M. X et Mme Y, produisent, pour justifier de leur refus de prêt, une lettre datée du 28 juin 2016, qui leur aurait été adressée par le Crédit agricole, lettre qui n’est néanmoins pas signée et qui en tout état de cause ne comporte aucune référence à la date de demande du prêt ni à ses caractéristiques.

M. X et Mme Y ne justifient donc pas avoir formé une demande de prêt dont les caractéristiques sont conformes à la promesse et le jugement sera confirmé en ce qu’il a constaté la défaillance de la condition suspensive du fait des bénéficiaires de la promesse et que l’indemnité d’immobilisation est acquise à Mme Z.
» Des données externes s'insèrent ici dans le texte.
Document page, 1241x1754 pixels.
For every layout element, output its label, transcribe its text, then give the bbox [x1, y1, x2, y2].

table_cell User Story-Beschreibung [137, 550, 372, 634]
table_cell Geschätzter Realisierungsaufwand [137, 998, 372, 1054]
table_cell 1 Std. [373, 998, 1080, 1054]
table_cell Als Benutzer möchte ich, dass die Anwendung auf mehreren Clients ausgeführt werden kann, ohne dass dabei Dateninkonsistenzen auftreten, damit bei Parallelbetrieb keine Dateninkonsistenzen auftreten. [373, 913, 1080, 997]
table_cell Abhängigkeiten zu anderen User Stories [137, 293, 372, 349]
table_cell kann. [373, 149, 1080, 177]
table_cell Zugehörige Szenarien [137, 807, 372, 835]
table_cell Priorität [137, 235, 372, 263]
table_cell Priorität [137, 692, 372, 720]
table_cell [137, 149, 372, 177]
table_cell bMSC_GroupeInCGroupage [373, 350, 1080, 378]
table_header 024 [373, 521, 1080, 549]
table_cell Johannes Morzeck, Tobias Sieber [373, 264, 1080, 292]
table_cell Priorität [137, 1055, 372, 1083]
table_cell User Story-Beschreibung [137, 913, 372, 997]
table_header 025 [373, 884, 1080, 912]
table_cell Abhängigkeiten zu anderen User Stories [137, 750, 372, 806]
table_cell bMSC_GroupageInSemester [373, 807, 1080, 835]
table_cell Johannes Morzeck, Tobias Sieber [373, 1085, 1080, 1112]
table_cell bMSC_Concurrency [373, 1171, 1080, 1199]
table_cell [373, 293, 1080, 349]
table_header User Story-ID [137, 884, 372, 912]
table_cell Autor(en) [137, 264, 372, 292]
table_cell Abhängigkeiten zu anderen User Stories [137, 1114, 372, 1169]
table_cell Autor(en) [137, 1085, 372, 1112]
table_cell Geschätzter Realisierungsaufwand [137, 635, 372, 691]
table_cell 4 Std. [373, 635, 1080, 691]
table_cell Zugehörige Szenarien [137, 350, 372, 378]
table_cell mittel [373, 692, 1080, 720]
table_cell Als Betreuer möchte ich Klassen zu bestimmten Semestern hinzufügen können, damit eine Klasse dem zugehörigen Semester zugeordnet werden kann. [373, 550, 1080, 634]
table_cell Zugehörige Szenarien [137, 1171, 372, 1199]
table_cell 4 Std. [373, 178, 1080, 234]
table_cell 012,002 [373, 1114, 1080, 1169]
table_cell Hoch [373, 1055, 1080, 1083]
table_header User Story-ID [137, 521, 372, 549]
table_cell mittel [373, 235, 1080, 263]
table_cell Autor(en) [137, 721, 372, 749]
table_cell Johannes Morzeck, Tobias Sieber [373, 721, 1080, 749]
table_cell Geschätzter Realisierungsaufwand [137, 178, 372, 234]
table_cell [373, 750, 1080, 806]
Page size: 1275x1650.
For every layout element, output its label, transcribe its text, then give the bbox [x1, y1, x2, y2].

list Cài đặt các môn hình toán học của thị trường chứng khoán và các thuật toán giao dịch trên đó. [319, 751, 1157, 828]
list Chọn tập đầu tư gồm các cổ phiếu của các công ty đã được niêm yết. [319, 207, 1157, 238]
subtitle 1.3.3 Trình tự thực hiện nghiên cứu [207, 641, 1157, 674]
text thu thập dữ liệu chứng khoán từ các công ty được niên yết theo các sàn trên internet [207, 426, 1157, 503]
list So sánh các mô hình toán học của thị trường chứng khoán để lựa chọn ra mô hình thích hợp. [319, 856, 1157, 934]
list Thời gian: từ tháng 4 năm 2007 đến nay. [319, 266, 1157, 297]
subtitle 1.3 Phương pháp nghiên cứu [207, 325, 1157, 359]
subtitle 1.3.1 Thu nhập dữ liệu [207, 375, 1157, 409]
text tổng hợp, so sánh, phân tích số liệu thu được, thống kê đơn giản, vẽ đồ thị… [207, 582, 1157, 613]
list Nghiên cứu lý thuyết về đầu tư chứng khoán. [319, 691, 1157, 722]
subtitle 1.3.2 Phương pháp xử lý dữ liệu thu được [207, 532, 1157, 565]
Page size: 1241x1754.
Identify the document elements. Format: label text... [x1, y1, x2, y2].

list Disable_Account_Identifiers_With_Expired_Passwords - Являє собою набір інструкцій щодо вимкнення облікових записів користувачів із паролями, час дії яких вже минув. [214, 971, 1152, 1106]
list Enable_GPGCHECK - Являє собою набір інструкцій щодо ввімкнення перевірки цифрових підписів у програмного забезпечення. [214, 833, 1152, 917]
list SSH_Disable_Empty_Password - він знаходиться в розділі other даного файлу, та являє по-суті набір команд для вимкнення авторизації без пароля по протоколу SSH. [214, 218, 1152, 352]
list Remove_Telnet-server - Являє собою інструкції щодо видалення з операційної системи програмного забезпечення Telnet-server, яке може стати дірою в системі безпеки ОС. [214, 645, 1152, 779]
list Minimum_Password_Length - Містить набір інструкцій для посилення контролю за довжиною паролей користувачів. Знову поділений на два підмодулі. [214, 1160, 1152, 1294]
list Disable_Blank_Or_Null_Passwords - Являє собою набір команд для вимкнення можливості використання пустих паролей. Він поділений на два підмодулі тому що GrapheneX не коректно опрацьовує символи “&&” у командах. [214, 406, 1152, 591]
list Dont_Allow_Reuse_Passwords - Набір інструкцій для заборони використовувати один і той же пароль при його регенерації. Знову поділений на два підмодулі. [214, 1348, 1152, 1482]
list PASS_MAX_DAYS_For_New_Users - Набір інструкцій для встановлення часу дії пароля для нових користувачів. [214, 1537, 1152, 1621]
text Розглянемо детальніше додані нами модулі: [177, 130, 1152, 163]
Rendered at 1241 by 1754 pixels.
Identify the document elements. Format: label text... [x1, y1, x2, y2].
Par ailleurs Mme Z qui sollicite des dommages-intérêts au motif que M. X et Mme Y sont de mauvaise foi et que la lettre du Crédit agricole est un faux, ne justifie néanmoins pas d’un préjudice distinct de celui que lui a causé la défaillance des consorts X-Y réparé par l’indemnité d’immobilisation et du coût de la présente procédure indemnisé par les sommes alloués au titre de l’art. 700 du Code de procédure civile et le paiement des dépens par ceux qui succombent.

Elle sera donc déboutée de sa demande de dommages-intérêts et le jugement confirmé de ce chef.

Il convient de condamner M. X et Mme Y à payer à Mme Z la somme de 2. 000 EUR au titre de l’art. 700 du Code de procédure civile.